=== Begin Enclosure ===
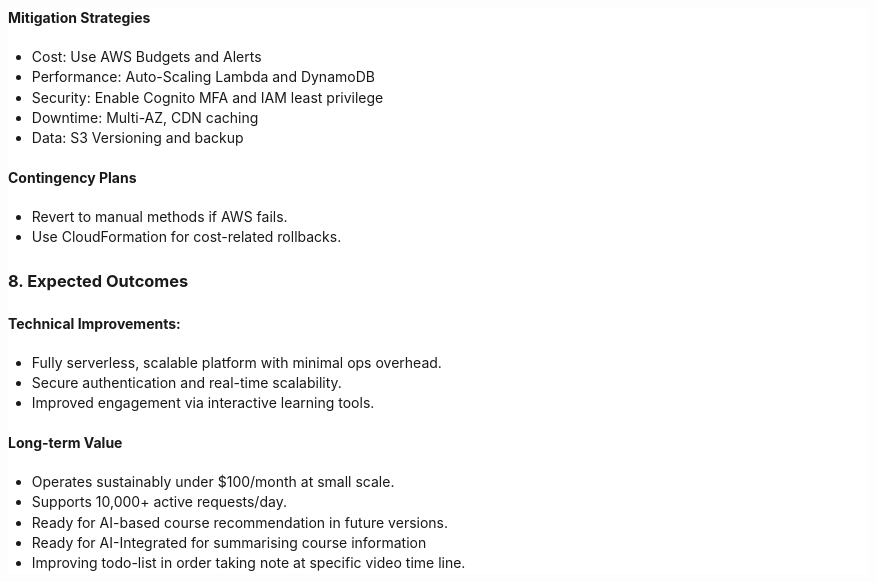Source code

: 
#### Mitigation Strategies
-   Cost: Use AWS Budgets and Alerts
-   Performance: Auto-Scaling Lambda and DynamoDB
-   Security: Enable Cognito MFA and IAM least privilege
-   Downtime: Multi-AZ, CDN caching
-   Data: S3 Versioning and backup


#### Contingency Plans
-   Revert to manual methods if AWS fails.
-   Use CloudFormation for cost-related rollbacks.


### 8. Expected Outcomes
#### Technical Improvements: 
-   Fully serverless, scalable platform with minimal ops overhead.
-   Secure authentication and real-time scalability.
-   Improved engagement via interactive learning tools.

#### Long-term Value
-   Operates sustainably under $100/month at small scale.
-   Supports 10,000+ active requests/day.
-   Ready for AI-based course recommendation in future versions.
-   Ready for AI-Integrated for summarising course information
-   Improving todo-list in order taking note at specific video time line.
=== End Enclosure ===
TASK PROMPT: Please give again, word for word, only the lines from the one holding "if AWS fails." through the end of the listing above.

WRITTEN ANSWER:
-   Revert to manual methods if AWS fails.
-   Use CloudFormation for cost-related rollbacks.


### 8. Expected Outcomes
#### Technical Improvements: 
-   Fully serverless, scalable platform with minimal ops overhead.
-   Secure authentication and real-time scalability.
-   Improved engagement via interactive learning tools.

#### Long-term Value
-   Operates sustainably under $100/month at small scale.
-   Supports 10,000+ active requests/day.
-   Ready for AI-based course recommendation in future versions.
-   Ready for AI-Integrated for summarising course information
-   Improving todo-list in order taking note at specific video time line.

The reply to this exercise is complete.